Baby #3 was on the way and we were so excited!

4 weeks pregnant at our new house

Luke makes 3!
2 dinosaurs and a fairy  :)

Now I'm going to get into a subject that may be a bit sensitive for some people. 
Just because I was happy NOT having the AFP test doesn't mean that every family functions that way.  I want to share our experience with it because we were surprised at how we felt after Luke's postnatal diagnoses, knowing that we could have potentially found out earlier.

We had the AFP test done with our first two pregnancies.  "To be prepared" we had said each time.  This time it was different.  We had no insurance and the window of opportunity for the AFP fell while we were between Matt's jobs.  No big deal.  I was only 29.  I didn't even really think about it until after Luke was born.  One of the biggest realizations I came to after Luke's birth was that being uninsured for those 3 months was a gift from God.  I am SO incredibly happy we didn't know about the Trisomy 21 until after Luke was born.  We never would have considered ending the pregnancy (like 90-94% of people who get a prenatal diagnoses of Down syndrome do.)  I think I would have just been stressed out wondering what our son would be like.  Instead, when we were told Luke had Down syndrome, we were holding him in our arms and looking at the beautiful face of our son. (more about that moment and day on another post)

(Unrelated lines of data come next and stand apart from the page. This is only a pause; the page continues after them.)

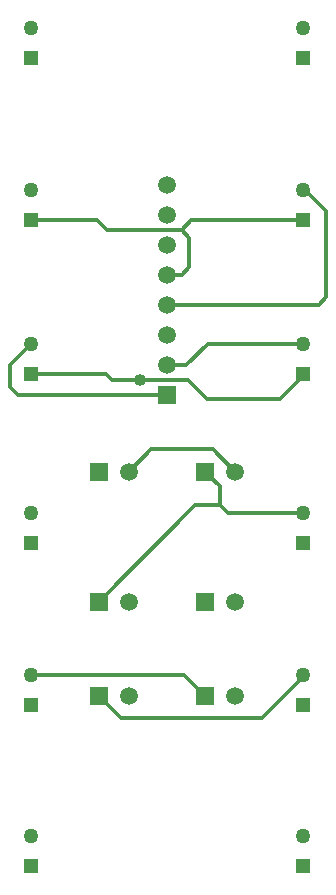
<source format=gbr>
G04 DipTrace 2.4.0.2*
%INTop.gbr*%
%MOIN*%
%ADD13C,0.013*%
%ADD14R,0.0591X0.0591*%
%ADD15C,0.0591*%
%ADD16C,0.05*%
%ADD17R,0.05X0.05*%
%ADD18C,0.04*%
%FSLAX44Y44*%
G04*
G70*
G90*
G75*
G01*
%LNTop*%
%LPD*%
X6634Y27427D2*
D13*
X8824D1*
X9152Y27098D1*
X11651D1*
X11980Y27427D1*
X15689D1*
X11651Y27098D2*
X11911Y26838D1*
Y25848D1*
X11651Y25588D1*
X11161D1*
X6634Y22301D2*
X9133D1*
X9335Y22098D1*
X10276D1*
X11851D1*
X12506Y21444D1*
X14918D1*
X15776Y22301D1*
X15689D1*
X13433Y19033D2*
X12683Y19783D1*
X10639D1*
X9889Y19033D1*
X6634Y23301D2*
X5929Y22596D1*
Y21848D1*
X6189Y21588D1*
X11161D1*
X6634Y12269D2*
X11716D1*
X12433Y11553D1*
X15689Y12269D2*
X15776D1*
X14331Y10825D1*
X9618D1*
X8889Y11553D1*
X15689Y23301D2*
X12521D1*
X11808Y22588D1*
X11161D1*
Y24588D2*
X16221D1*
X16480Y24848D1*
Y27722D1*
X15776Y28427D1*
X15689D1*
X12433Y19033D2*
X12923Y18543D1*
Y17915D1*
X12102D1*
X8889Y14703D1*
X15689Y17655D2*
X13183D1*
X12923Y17915D1*
D18*
X10276Y22098D3*
D14*
X11161Y21588D3*
D15*
Y22588D3*
Y23588D3*
Y24588D3*
Y25588D3*
Y26588D3*
Y27588D3*
Y28588D3*
D16*
X6634Y33813D3*
D17*
Y32813D3*
D16*
X15689Y33813D3*
D17*
Y32813D3*
D16*
X6634Y28427D3*
D17*
Y27427D3*
D16*
X15689Y28427D3*
D17*
Y27427D3*
D16*
X6634Y23301D3*
D17*
Y22301D3*
D16*
X15689Y23301D3*
D17*
Y22301D3*
D16*
X6634Y17655D3*
D17*
Y16655D3*
D16*
X15689Y17655D3*
D17*
Y16655D3*
D16*
X6634Y12269D3*
D17*
Y11269D3*
D16*
X15689Y12269D3*
D17*
Y11269D3*
D16*
X6634Y6884D3*
D17*
Y5884D3*
D16*
X15689Y6884D3*
D17*
Y5884D3*
D14*
X8889Y19033D3*
D15*
X9889D3*
D14*
X12433D3*
D15*
X13433D3*
D14*
X8889Y14703D3*
D15*
X9889D3*
D14*
X12433D3*
D15*
X13433D3*
D14*
X8889Y11553D3*
D15*
X9889D3*
D14*
X12433D3*
D15*
X13433D3*
M02*

</source>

It is a very personal decision whether or not you choose to have prenatal testing done.  I told myself I would want to know, be prepared, do my research, get the kids ready, plan for the future.  I really thought I would want to know.  What I didn't realize is that you can't diagnose a child.  You can diagnose an illness or a syndrome.  No one could "diagnose" Luke's amazing blue eyes or his blond mohawk.  No one could "diagnose" how he looks at me while he is nursing with the sweetest eyes - full of love. No one could "diagnose" how he kicks and get excited every time he hears his brother or sister talk or how content he is to sleep on his Daddy's chest.  And no one can "diagnose" what his future will be like.  I wish they could tell you those things when you get the results back from an AFP test or even before you decide to have one - but they can't.  An AFP test couldn't have prepared us for raising Luke.
Luke is going to La Crosse tomorrow for a 2nd echocardiogram.  His first echo, done at 24 hours after birth, came back looking great and no complications are expected, but please keep Luke in your thoughts and prayers tomorrow.

Monday, March 21, 2011

World Down Syndrome Day

Today (3-21) is World Down Syndrome Day.

Here is Luke Michael at 8 weeks.
Claire Thompson
"I wish they would only take me as I am"
-Vincent Van Gogh


Welcome to the Decorah Thompson's Blog!   Blogging is not something I ever considered doing - but as you will soon learn we have a very special blessing in our lives right now, and it is a story we want to share with our friends and family.  I am not a writer.  I'm going to put it right out there.  I express myself in many ways - but writing is not one of them.   Nevertheless, I feel the journey we are embarking on with Little Luke is one we want to invite you all to be a part of, and I think this may be the best way to do it.  So . . .off we go!!